The council has repeatedly voted to support developers with little or no guarantees of affordable housing. Ordinances are passed frequently that have no budget to pay for staff to implement or enforce them.
Sometimes, staff failed to implement council decisions.
Councilmember Desley Brooks underscored the urgent need to take immediate and decisive council action.
Brooks proposed a motion for the full council to discuss and vote to fund a program to provide for rapid housing relocation money for tenants who are evicted and to help low-income home owners with loans to pay for code violations and retrofits.
The funds would also pay for outreach to support the enforcement of the city’s minimum wage ordinance.
Brooks’ motion, jointly seconded by Councilmembers Dan Kalb and Rebecca Kaplan, will be discussed by the full council on Oct. 20.
Brooks also called on the council to take steps to guarantee that the city signs contracts with local businesses that hire Oakland residents.
“We can look at our contracting process and give Oaklanders contracts,” she said. “We have to save ourselves. We have to grow businesses in our communities.”
Brooks said the roadmap contains many proposals that can make a difference in the coming years, but the council needs to focus first on those that can be done right away.
“We have to look at how we can assist people staying in place,” she said.
“We have everything we need, right now, right here in order to address this problem,” Brooks said. “We don’t have the luxury of working on one thing at a time.
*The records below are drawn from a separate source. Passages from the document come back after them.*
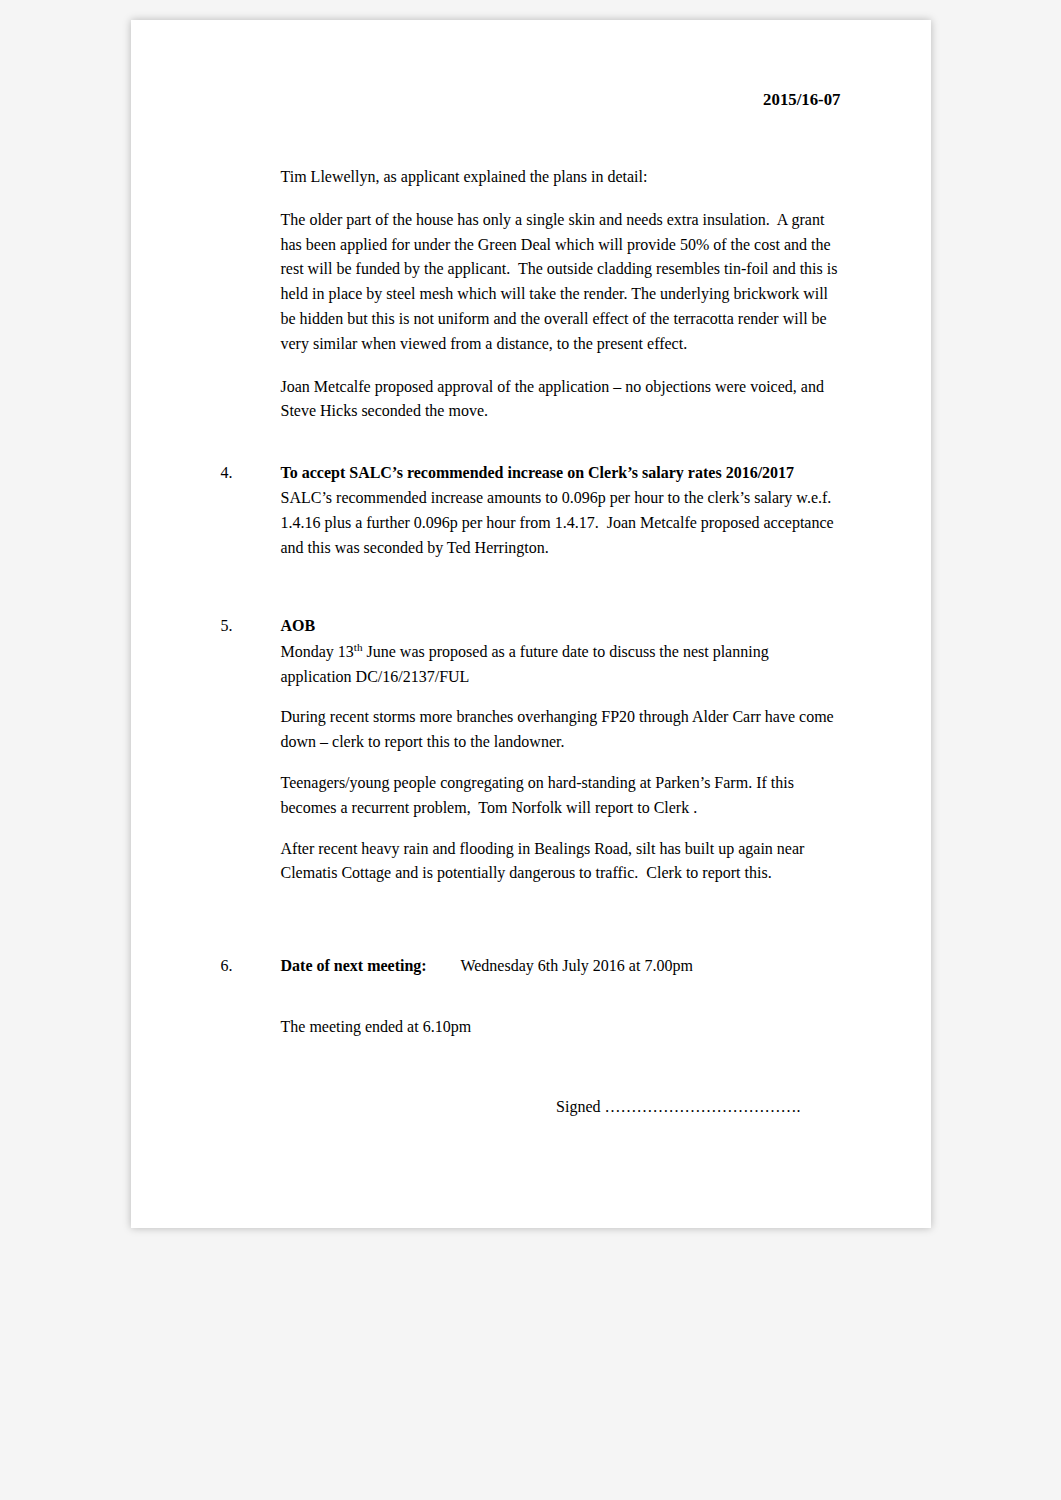2015/16-07
Tim Llewellyn, as applicant explained the plans in detail:
The older part of the house has only a single skin and needs extra insulation. A grant has been applied for under the Green Deal which will provide 50% of the cost and the rest will be funded by the applicant. The outside cladding resembles tin-foil and this is held in place by steel mesh which will take the render. The underlying brickwork will be hidden but this is not uniform and the overall effect of the terracotta render will be very similar when viewed from a distance, to the present effect.
Joan Metcalfe proposed approval of the application – no objections were voiced, and Steve Hicks seconded the move.
4.
To accept SALC’s recommended increase on Clerk’s salary rates 2016/2017
SALC’s recommended increase amounts to 0.096p per hour to the clerk’s salary w.e.f. 1.4.16 plus a further 0.096p per hour from 1.4.17. Joan Metcalfe proposed acceptance and this was seconded by Ted Herrington.
5.
AOB
Monday 13th June was proposed as a future date to discuss the nest planning application DC/16/2137/FUL
During recent storms more branches overhanging FP20 through Alder Carr have come down – clerk to report this to the landowner.
Teenagers/young people congregating on hard-standing at Parken’s Farm. If this becomes a recurrent problem, Tom Norfolk will report to Clerk .
After recent heavy rain and flooding in Bealings Road, silt has built up again near Clematis Cottage and is potentially dangerous to traffic. Clerk to report this.
6.
Date of next meeting: Wednesday 6th July 2016 at 7.00pm
The meeting ended at 6.10pm
Signed ……………………………….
We have to work on many things at the same time.”
Kaplan said the council should look at steps right away to relieve the plight tenants are facing.
“We have people kicked out of their homes today, many in ways that are illegal,” she said. “We have a relocation assistance ordinance that is not effective – it is confusing.”
The city can make the ordinance more consistent with a high enough dollar amount to make sure it really helps people with their relocation expenses, she said.
In addition, she said, landlords can be required to pay $5,000 to $10,000 per unit for tenant relocation. Such fees would discourage landlords from evicting tenants to re-rent apartments at a higher rate.
Mayor Libby Schaaf, in a statement released Wednesday, discussed the work of the mayor’s housing cabinet, which she formed to propose concrete steps to deal with the crisis.
“I am working on strategies to immediately stabilize neighborhoods and protect existing residents by converting market-rate housing to affordable, as well as longer-term measures to build new housing at all income levels,” she said.